Même récit que les trois autres, du moins dans les grandes lignes. Elle ne se rappelait pas avec certitude qui avait demandé l’autorisation, qui avait quitté la salle d’arts plastiques. Elle me considéra d’un œil vague lorsque je lui demandai si elle s’était rendue aux toilettes, me répondit que c’était fort possible, comme pour me faire plaisir, parce que, de toute façon, cela n’avait aucune importance. Et elle n’avait pas consulté le panneau des secrets de toute la soirée.

— Y as-tu épinglé des cartes ?

Geste de dénégation.

— Jamais ?

— L’endroit des secrets ne me passionne pas.
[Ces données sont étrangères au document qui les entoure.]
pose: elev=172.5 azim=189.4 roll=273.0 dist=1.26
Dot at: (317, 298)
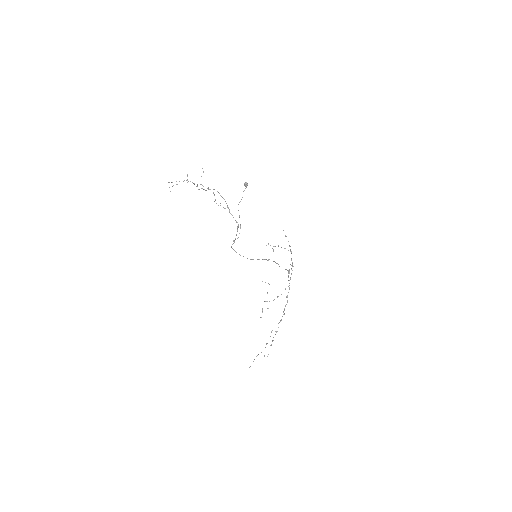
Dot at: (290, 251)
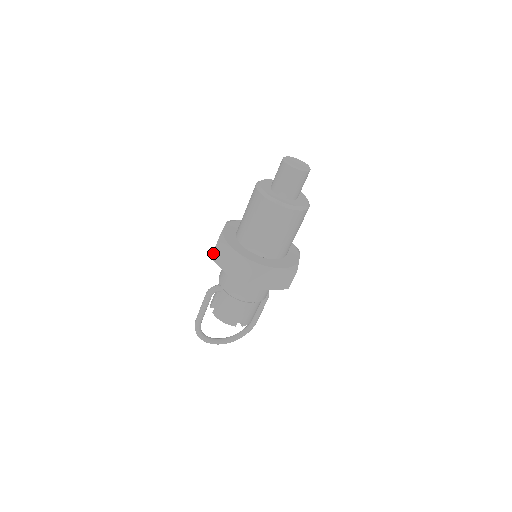
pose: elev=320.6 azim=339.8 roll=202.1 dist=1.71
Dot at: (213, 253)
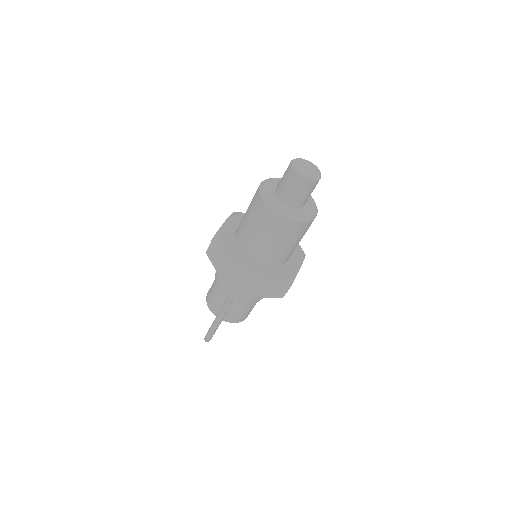
Dot at: (237, 287)
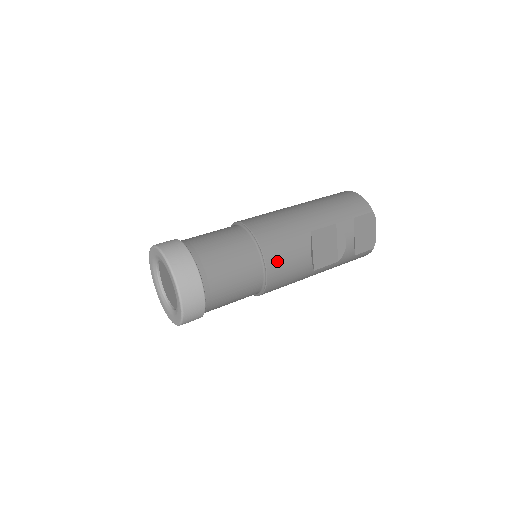
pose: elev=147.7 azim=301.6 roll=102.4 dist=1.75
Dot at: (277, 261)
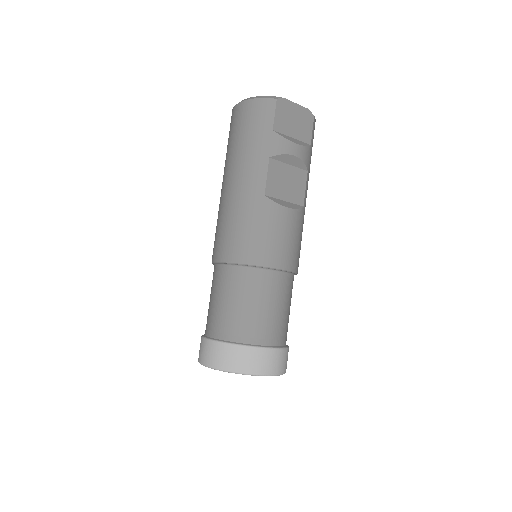
Dot at: (277, 253)
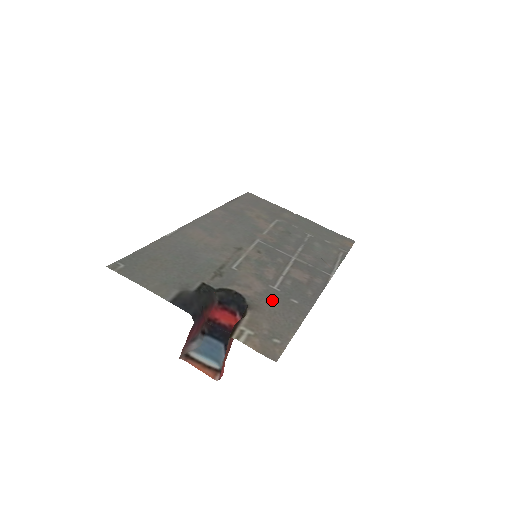
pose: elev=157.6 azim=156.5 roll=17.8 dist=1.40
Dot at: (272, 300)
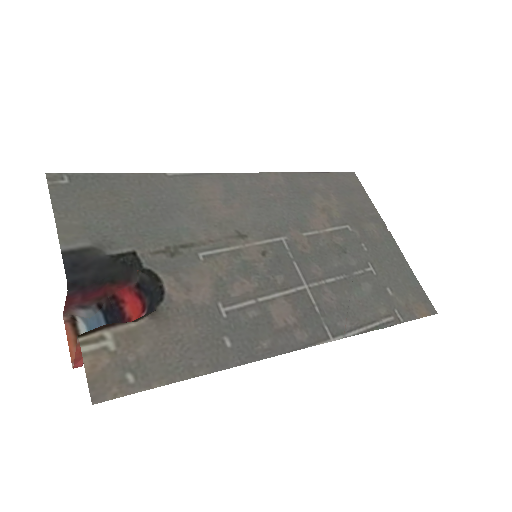
Dot at: (197, 323)
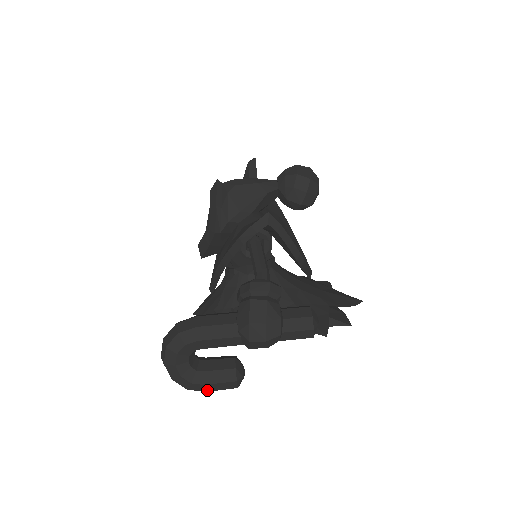
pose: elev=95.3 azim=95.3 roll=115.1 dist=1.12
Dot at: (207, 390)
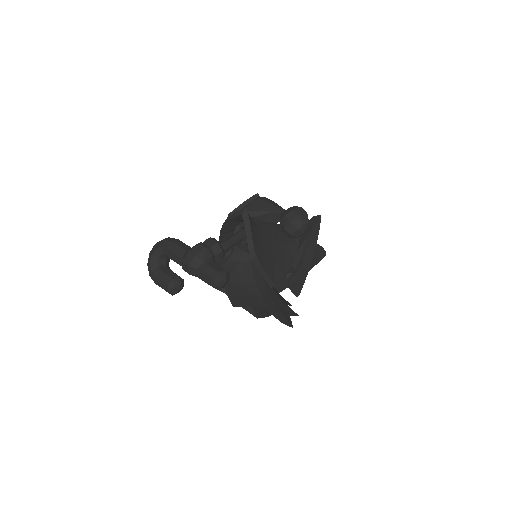
Dot at: (156, 283)
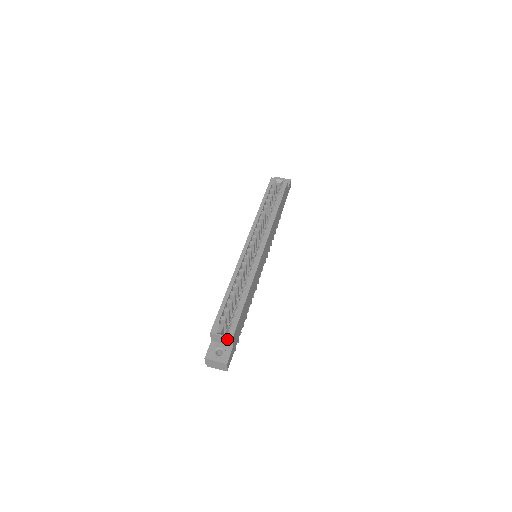
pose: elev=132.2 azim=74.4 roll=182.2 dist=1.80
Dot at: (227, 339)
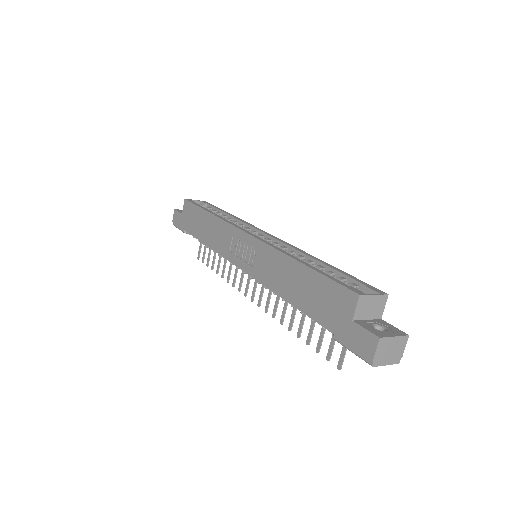
Dot at: (379, 301)
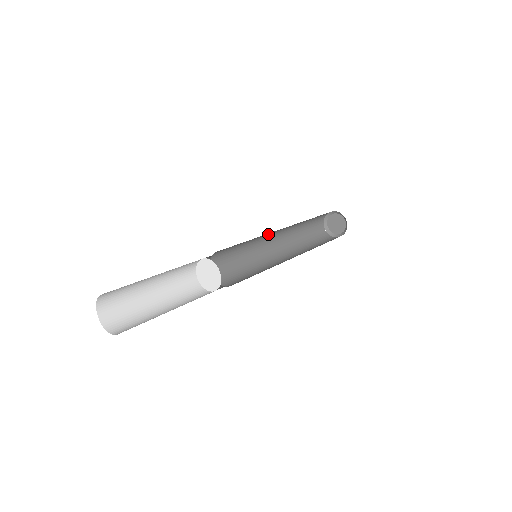
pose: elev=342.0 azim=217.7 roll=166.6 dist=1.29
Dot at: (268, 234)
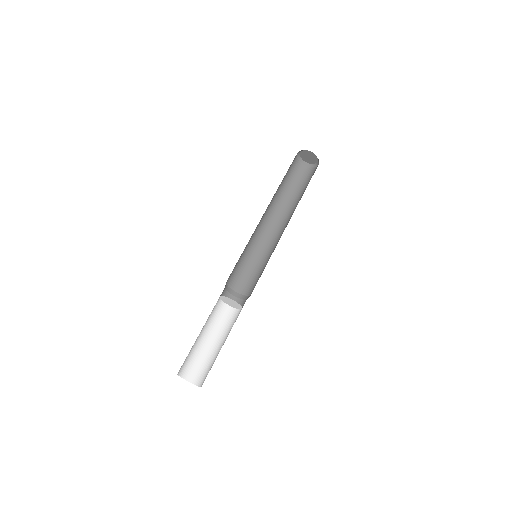
Dot at: occluded
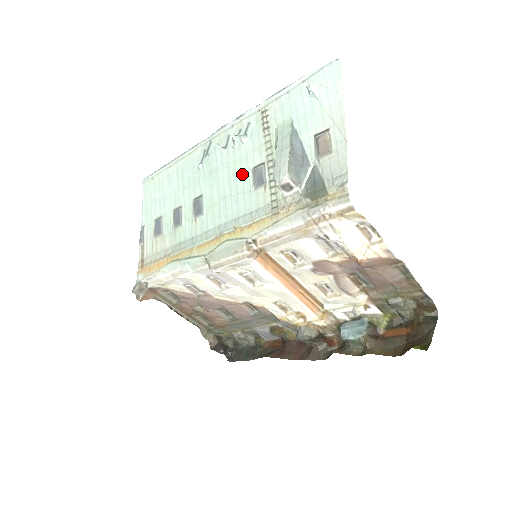
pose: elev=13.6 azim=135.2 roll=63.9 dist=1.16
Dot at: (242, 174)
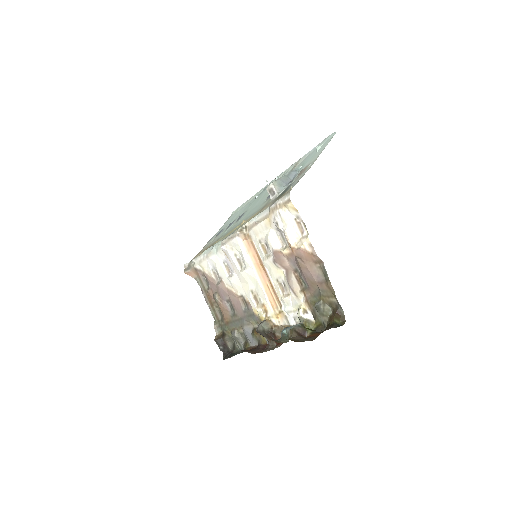
Dot at: (267, 196)
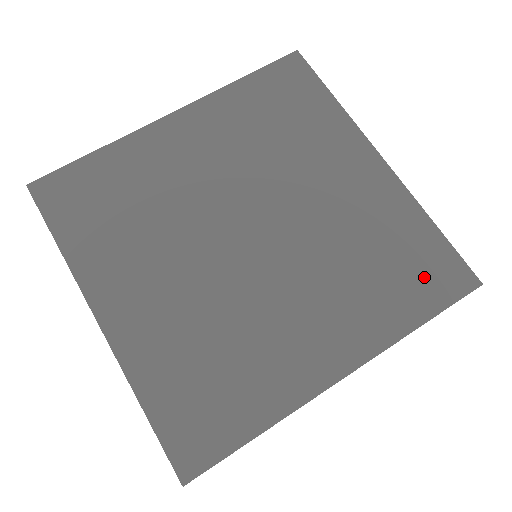
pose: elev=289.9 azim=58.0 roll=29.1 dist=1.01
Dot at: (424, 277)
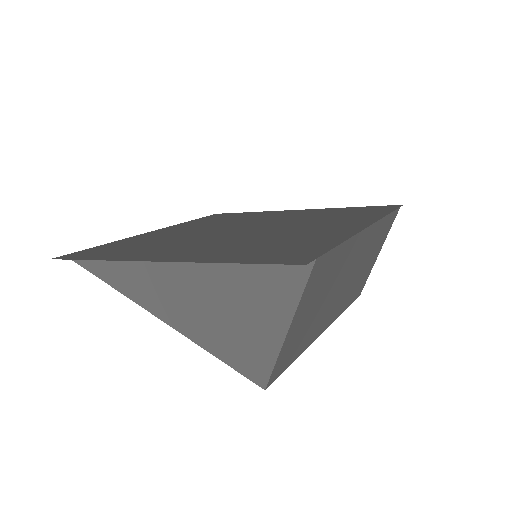
Dot at: (369, 211)
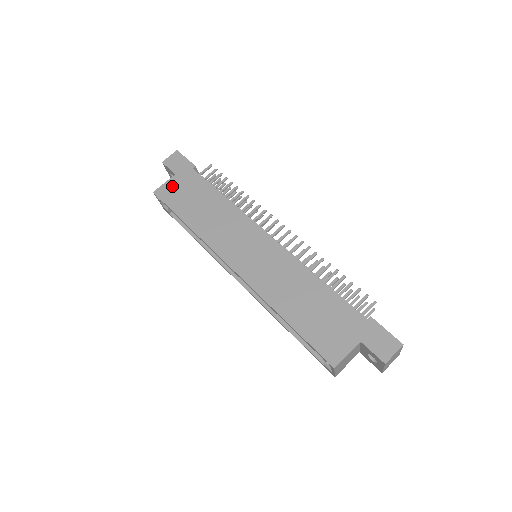
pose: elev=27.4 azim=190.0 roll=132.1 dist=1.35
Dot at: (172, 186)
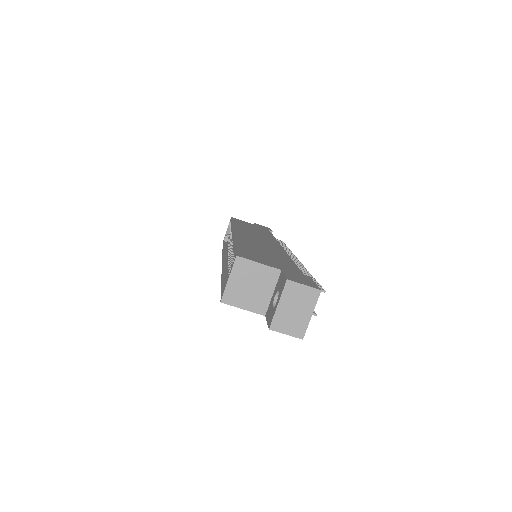
Dot at: occluded
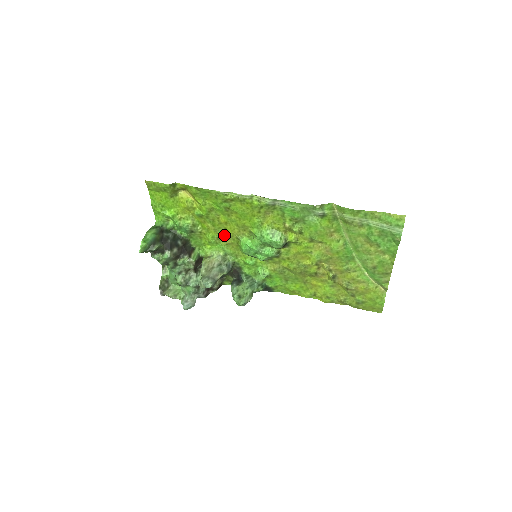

— Pourquoi ? Tu n’aimes pas les secrets ? Ou tu estimes qu’ils doivent le rester ?

Elle remua les doigts et les contempla, fascinée, comme un bébé.

— J’aime pas ça, c’est tout. Ça m’ennuie.

— Donc, dis-je en lui plaquant la photo dans la main, ceci ne t’appartient pas.

Ses doits étaient si lâches que la carte glissa entre eux et se retrouva par terre. Elle la regarda tomber sans régir. Je dus la ramasser moi-même, la lui tendre à nouveau.

Elle prit le cliché et l’examina si longuement, sans la moindre émotion sur son joli visage, que je me demandai si elle saisissait vraiment de quoi il retournait.

— Chris, chuchota-t-elle enfin.

Conway s’agita derrière moi, comme pour me dire : « Ne foire pas, Sherlock. »

— Quelqu’un a accroché cette carte à l’endroit des secrets, poursuivis-je. C’était toi ?

Selena secoua la tête.

— Selena. Si tu l’as fait, personne ne te le reprochera. Mais il faut que nous le sachions.

Elle secoua une nouvelle fois la tête. J’eus l’impression d’avoir affaire à un fantôme. Transparence absolue. Pas une faille, aucun fil à tirer. Pas moyen de l’atteindre.

— Alors, à ton avis, qui l’a fait ?

— J’en sais rien.

Elle parut sidérée, comme si j’avais posé une question totalement incongrue.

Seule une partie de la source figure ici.